14 Ekim 2011 Cuma

Max Eyth See


Fotoğrafta gördüğünüz göl benim için en güzel göl… Suni, yeşil, hiçbir estetik özelliği de yok; bu nedenle zevksiz olduğumu düşündüğünüz için sizi suçlayamam… Her yazımda olduğu gibi burada da bir “ama” var ama…

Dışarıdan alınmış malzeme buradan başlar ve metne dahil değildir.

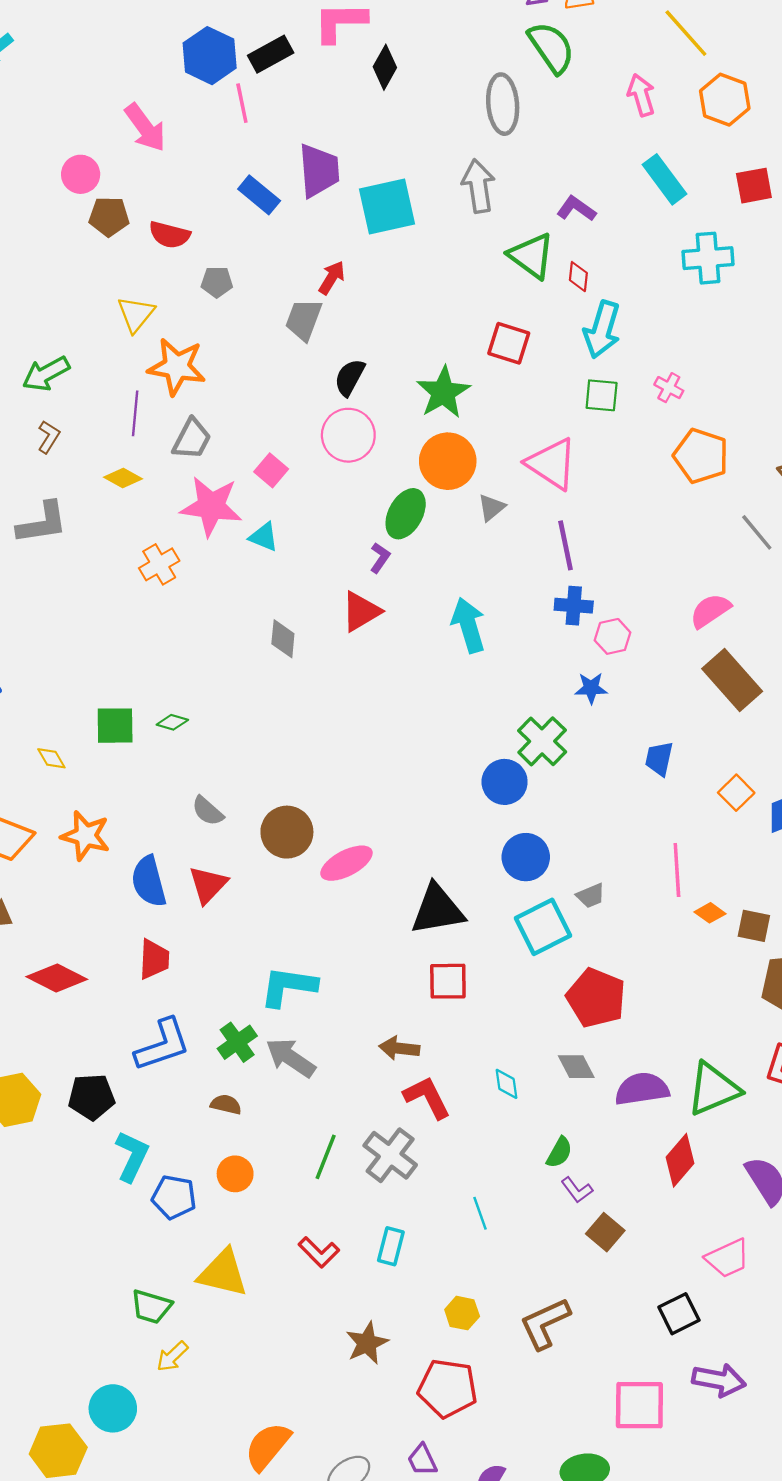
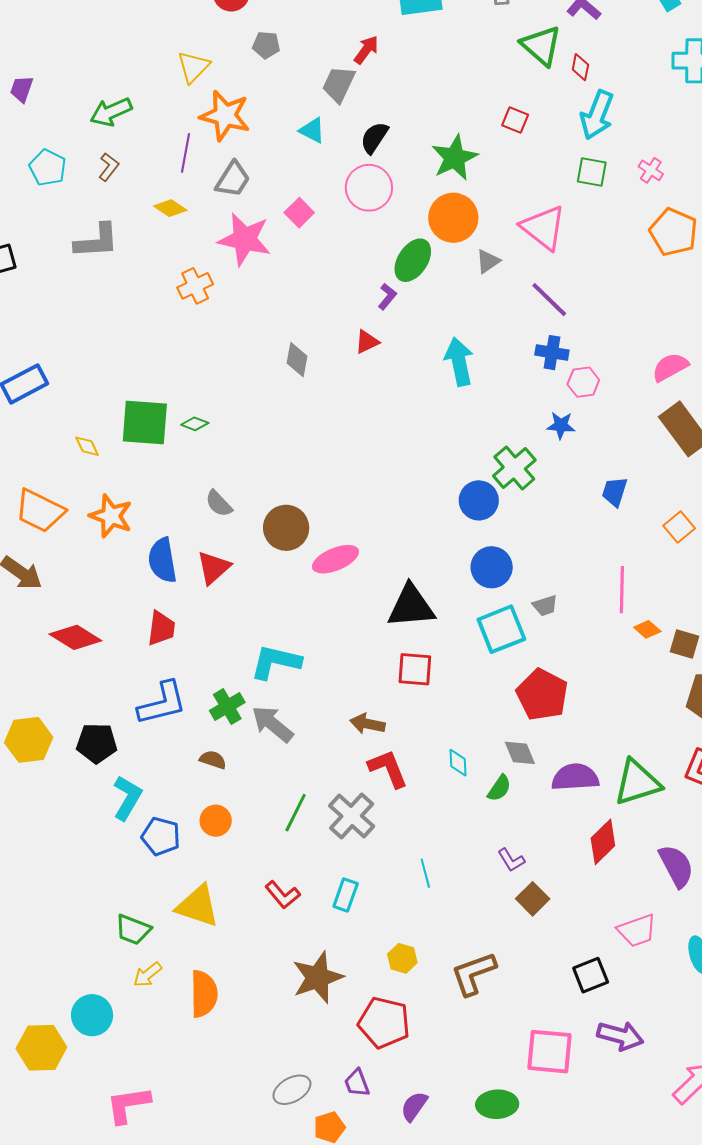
red square: (509, 343) -> (515, 120), size x0.7
cyan triangle: (264, 537) -> (312, 130), moved
purple line: (566, 545) -> (549, 300), turned -39
red triangle: (361, 611) -> (367, 342), size x0.7
green square: (115, 726) -> (145, 422), size x1.4
green semicircle: (559, 1152) -> (499, 788), moved
brown star: (367, 1343) -> (318, 977), size x1.4
orange semicircle: (268, 1446) -> (204, 994), moved, turned 135

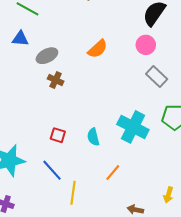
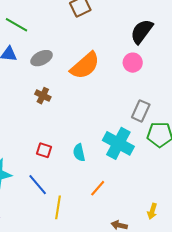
orange semicircle: (98, 49) -> (85, 66), size x1.5
gray ellipse: (47, 56) -> (42, 58), moved
gray rectangle: (157, 77) -> (141, 111), moved, turned 70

Ama hiçbir göl duygularımı bu kadar harekete geçiremez benim… Çocukluğuma dair mutluluk anıları hatırlamaya zorladığımda, iki büyük gezegen gelir gözümün önüne ve diğer tüm anılar uydulaşır (ve çoğu uydu gibi çıplak göz ve zihinle seçilemez illa bir fotoğraf, bir yazı, bir nesne, bir yara gerektirir ki görebilesiniz veya hatırlayabilesiniz). Bu iki gezegenin isimleri: “Max-Eyth-See” ve “1989 yılbaşı”dır. Yılbaşını daha sonra anlatırım…

Max Eyth See Stuttgart’ta oturduğumuz sıralarda, bizim eve oldukça yakın, tramvay durağının dibinde başlayan suni bir göldü. Babam Konsolosluktan akşama doğru o tramvayla gelirdi, Annem, ben ve ablam küçük bir piknik sepetine, annemin önceden kızarttığı tavuk parçalarını, varsa börekleri, kekimizi ve de çay dolu termosumuzu koyar (sepette sepetmiş hani deyip E.Cansever’e selam durayım) o harika yokuştan aşağı inerdik.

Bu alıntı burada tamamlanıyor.